Worked Example — Simply Supported Beam

Given: Simply supported beam, effective span = 6 m, factored UDL w_u = 50 kN/m. Materials: M 25 concrete, Fe 415 steel. Beam width b = 300 mm.

Solution:

1. Effective depth: Try d = L/15 = 6000/15 = 400 mm. Use D = 450 mm, d = 415 mm (cover 25 mm + 10 mm bar)

2. Design Moment: M_u = 50 × 6²/8 = 225 kN·m

3. M_u,lim: = 0.1389 × 300 × 415² × 25 = 179.7 kN·m < 225 kN·m → Doubly reinforced beam required

Revise depth: Try D = 550 mm, d = 515 mm

M_u,lim = 0.1389 × 300 × 515² × 25 = 276.8 kN·m > 225 kN·m → Singly reinforced ✓

4. Steel Area:
225 × 10⁶ = 0.87 × 415 × A_st × 515 × [1 - A_st×415/(300×515×25)]
Solving: A_st = 1373 mm²
Use 3 – 25φ bars: A_st provided = 3 × 491 = 1473 mm² ✓

5. Shear Design:
V_u = 50 × 6/2 = 150 kN
τ_v = 150000/(300×515) = 0.97 N/mm²
100A_st/bd = 100×1473/(300×515) = 0.95%
τ_c from Table 19 (M25, 0.95%): 0.61 N/mm²
V_us = 150000 - 0.61×300×515 = 55,585 N
Use 2-legged 8φ stirrups (A_sv = 100 mm²):
s_v = 0.87×415×100×515/55585 = 334 mm → Provide @ 200 mm c/c (also < 0.75d = 386 mm ✓)

6. Deflection Check:
l/d = 6000/515 = 11.65 << 20 (basic ratio) → Pass ✓

Detailing Requirements (IS 456 Cl. 26)

Minimum bar diameter: 10 mm for main steel
Maximum bar spacing: The greater of 25+d_g (where d_g = max agg size) or bar diameter
Side cover: 25 mm or bar diameter (whichever is more)
Anchorage of main bars: extend past supports by development length L_d = 47φ for Fe 415 in M25
Minimum stirrup diameter: 6 mm (IS 456 Cl. 26.5.1.6)

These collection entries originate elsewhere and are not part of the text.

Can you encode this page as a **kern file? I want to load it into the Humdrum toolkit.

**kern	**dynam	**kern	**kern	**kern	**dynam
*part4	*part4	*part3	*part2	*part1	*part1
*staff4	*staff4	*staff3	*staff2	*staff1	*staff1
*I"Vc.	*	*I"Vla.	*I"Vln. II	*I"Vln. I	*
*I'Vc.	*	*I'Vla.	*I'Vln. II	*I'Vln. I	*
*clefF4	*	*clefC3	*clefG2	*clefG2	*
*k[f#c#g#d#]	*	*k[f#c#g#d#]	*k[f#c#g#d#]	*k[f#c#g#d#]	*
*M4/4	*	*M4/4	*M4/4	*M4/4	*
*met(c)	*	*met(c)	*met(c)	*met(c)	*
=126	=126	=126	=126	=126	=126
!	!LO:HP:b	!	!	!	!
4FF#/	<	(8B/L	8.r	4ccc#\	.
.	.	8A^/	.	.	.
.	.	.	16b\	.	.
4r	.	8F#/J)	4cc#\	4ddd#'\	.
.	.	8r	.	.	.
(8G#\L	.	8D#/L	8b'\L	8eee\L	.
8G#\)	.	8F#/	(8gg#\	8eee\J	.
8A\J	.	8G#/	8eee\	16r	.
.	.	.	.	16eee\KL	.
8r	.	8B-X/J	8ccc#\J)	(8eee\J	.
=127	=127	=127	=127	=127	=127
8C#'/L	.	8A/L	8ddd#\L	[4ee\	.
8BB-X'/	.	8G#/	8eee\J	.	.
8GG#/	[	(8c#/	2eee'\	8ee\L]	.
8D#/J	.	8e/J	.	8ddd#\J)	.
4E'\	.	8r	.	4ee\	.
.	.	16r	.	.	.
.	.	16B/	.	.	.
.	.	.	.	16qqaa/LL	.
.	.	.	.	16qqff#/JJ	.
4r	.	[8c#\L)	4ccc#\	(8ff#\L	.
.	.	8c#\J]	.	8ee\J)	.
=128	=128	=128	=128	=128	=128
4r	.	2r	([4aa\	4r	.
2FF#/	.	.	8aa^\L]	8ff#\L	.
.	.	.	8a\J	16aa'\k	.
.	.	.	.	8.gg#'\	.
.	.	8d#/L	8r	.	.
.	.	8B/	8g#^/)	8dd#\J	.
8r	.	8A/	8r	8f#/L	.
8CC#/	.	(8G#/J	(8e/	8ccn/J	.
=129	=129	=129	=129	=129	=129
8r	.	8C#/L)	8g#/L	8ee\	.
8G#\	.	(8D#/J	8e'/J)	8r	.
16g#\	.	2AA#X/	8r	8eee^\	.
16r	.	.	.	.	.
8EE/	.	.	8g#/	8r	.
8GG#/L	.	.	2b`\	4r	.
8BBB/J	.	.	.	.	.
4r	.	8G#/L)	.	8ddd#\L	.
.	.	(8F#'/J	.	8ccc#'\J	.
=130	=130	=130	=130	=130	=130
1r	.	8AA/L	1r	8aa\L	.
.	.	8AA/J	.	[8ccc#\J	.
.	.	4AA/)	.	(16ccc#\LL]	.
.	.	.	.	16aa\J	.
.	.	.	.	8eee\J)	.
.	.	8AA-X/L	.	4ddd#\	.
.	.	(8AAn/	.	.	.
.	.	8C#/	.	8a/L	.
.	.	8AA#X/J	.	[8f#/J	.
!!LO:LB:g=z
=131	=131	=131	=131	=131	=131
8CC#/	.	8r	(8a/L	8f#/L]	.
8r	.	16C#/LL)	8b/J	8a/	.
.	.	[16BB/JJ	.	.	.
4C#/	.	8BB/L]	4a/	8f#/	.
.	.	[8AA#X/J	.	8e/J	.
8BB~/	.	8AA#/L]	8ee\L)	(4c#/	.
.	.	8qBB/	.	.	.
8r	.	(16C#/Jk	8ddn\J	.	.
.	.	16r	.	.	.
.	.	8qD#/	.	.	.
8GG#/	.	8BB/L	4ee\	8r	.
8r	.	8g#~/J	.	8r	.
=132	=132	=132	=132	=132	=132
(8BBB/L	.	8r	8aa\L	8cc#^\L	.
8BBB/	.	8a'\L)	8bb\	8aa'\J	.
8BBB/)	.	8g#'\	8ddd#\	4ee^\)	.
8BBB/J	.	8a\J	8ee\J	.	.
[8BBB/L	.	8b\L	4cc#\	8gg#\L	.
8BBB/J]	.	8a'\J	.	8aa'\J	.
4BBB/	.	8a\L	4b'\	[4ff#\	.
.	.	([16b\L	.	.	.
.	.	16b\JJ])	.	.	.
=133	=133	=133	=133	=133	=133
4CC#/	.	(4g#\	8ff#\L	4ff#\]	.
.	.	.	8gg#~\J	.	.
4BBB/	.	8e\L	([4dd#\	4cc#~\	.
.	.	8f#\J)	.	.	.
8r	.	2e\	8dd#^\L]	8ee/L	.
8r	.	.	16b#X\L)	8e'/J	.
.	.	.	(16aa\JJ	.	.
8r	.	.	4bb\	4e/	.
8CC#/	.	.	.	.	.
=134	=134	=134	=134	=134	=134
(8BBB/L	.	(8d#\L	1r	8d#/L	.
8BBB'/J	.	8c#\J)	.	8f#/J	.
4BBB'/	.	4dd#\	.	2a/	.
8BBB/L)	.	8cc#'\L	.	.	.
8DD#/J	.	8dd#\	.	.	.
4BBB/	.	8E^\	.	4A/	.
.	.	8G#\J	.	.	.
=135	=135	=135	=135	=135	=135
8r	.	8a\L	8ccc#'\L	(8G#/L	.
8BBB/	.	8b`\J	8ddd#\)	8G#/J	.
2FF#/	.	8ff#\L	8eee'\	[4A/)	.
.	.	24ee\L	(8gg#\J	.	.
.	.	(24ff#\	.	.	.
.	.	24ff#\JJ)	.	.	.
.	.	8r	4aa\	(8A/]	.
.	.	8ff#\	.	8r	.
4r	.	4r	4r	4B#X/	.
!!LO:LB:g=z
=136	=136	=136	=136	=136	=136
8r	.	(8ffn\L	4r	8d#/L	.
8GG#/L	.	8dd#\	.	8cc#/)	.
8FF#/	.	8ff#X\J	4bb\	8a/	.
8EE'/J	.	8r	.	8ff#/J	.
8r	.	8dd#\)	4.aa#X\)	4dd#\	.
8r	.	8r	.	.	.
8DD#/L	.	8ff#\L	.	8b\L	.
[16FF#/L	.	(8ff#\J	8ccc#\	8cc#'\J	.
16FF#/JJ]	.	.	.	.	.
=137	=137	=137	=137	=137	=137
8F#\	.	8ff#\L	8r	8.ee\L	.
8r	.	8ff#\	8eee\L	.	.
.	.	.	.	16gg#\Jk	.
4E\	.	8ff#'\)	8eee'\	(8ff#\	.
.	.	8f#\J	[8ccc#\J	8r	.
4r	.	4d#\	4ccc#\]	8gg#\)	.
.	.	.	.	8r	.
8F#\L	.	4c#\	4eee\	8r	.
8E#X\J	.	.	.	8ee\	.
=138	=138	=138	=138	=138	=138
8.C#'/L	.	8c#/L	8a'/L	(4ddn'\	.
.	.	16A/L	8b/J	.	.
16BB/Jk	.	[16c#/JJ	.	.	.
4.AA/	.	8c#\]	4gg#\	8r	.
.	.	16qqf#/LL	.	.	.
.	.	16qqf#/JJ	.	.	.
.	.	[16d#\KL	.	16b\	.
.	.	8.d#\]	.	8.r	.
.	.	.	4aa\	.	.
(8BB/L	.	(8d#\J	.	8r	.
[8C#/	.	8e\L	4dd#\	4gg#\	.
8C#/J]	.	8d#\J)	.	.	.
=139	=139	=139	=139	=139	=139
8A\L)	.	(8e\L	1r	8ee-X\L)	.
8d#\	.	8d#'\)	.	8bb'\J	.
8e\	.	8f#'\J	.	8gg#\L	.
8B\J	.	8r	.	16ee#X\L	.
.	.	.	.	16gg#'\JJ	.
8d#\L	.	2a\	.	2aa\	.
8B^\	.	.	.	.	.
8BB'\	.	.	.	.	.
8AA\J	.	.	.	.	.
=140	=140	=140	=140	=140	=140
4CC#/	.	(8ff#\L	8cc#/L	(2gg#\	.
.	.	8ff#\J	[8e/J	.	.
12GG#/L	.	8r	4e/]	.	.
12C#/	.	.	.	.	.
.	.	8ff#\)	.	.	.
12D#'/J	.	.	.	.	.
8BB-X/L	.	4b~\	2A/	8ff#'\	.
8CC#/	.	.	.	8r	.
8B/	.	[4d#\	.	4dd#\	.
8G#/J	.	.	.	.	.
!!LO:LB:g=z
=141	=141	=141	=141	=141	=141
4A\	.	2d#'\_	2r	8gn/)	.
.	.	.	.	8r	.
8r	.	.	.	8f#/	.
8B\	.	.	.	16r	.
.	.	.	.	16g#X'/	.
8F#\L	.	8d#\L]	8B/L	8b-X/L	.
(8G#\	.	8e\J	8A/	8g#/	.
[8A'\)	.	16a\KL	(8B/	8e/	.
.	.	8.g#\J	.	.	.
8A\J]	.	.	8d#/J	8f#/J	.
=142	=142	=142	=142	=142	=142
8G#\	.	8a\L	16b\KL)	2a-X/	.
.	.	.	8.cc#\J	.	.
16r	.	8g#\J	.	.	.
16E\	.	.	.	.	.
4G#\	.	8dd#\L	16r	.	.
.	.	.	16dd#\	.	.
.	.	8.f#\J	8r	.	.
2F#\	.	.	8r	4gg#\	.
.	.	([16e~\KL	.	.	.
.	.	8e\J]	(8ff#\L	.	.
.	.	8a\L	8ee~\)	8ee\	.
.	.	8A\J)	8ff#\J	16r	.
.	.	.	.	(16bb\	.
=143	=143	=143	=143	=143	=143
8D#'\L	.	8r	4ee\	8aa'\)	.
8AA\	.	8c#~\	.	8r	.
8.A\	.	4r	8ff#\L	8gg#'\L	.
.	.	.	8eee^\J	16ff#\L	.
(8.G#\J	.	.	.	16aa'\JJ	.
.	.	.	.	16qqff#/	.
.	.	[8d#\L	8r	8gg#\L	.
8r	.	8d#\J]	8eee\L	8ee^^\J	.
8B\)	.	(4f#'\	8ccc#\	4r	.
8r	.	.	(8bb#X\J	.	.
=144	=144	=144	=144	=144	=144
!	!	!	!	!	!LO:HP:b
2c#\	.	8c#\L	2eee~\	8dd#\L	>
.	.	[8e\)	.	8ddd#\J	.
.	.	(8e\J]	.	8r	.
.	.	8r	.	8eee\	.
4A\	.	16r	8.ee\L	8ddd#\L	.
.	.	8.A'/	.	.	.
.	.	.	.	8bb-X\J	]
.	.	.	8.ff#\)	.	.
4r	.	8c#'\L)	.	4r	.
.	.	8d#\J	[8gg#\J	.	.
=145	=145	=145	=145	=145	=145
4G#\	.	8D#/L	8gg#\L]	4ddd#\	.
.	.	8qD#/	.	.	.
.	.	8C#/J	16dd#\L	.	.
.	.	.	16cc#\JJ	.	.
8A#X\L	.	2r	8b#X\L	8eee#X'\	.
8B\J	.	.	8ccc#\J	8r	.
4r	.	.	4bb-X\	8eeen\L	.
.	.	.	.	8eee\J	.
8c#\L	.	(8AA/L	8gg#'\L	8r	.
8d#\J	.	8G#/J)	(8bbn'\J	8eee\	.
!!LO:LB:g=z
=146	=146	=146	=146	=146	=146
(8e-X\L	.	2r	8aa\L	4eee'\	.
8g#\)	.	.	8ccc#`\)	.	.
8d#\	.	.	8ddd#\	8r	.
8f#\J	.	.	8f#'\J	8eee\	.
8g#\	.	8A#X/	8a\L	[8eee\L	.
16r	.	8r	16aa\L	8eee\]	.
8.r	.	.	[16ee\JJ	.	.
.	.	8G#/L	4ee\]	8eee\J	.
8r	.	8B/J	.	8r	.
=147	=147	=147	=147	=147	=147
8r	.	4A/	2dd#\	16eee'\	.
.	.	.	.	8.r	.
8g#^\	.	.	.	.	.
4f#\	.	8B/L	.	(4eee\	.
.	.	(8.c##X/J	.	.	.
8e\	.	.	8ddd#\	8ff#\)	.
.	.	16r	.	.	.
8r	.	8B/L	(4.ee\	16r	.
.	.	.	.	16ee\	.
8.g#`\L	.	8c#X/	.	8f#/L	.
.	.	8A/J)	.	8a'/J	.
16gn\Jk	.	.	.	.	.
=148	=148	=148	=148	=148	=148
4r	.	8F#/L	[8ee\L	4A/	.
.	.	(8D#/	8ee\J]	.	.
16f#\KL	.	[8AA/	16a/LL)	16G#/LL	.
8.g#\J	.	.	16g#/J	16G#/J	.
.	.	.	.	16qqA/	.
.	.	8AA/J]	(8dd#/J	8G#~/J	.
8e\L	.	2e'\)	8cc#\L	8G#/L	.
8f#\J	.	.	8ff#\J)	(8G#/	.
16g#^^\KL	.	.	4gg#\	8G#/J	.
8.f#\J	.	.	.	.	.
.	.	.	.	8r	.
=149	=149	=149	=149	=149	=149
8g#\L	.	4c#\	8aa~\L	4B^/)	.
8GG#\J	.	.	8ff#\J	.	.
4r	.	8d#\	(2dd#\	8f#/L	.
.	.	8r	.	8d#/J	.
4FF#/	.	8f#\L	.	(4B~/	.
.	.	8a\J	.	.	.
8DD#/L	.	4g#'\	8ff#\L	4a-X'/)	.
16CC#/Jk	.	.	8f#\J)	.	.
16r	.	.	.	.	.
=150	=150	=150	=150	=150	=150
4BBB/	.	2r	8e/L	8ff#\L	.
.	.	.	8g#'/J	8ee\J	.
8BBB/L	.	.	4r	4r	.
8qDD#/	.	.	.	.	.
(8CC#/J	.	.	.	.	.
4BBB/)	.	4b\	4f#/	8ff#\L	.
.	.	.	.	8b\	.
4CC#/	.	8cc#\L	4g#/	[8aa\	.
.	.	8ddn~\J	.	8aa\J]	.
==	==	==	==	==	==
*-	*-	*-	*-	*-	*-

Frequently Asked Questions

What is the difference between singly and doubly reinforced beams?

A singly reinforced beam has steel only in the tension zone. A doubly reinforced beam has additional compression steel in the compression zone to increase M_u,lim when beam dimensions are constrained. Compression steel also reduces long-term creep deflections.

Why is Fe 500 preferred over Fe 415 in modern construction?

Fe 500 gives higher design stress (0.87 × 500 = 435 vs 361 N/mm²), requiring less steel area for the same moment — reducing steel consumption by ~10–15%. IS 456:2000 Amendment 3 recommends Fe 500D for ductile detailing in seismic zones.

What is SP 16 and how does it help in beam design?

SP 16 (Design Aids for Reinforced Concrete to IS 456:1978) contains charts and tables for direct determination of A_st, x_u/d, and moment capacity — eliminating repeated quadratic solutions. Still widely used for manual design and exam preparation.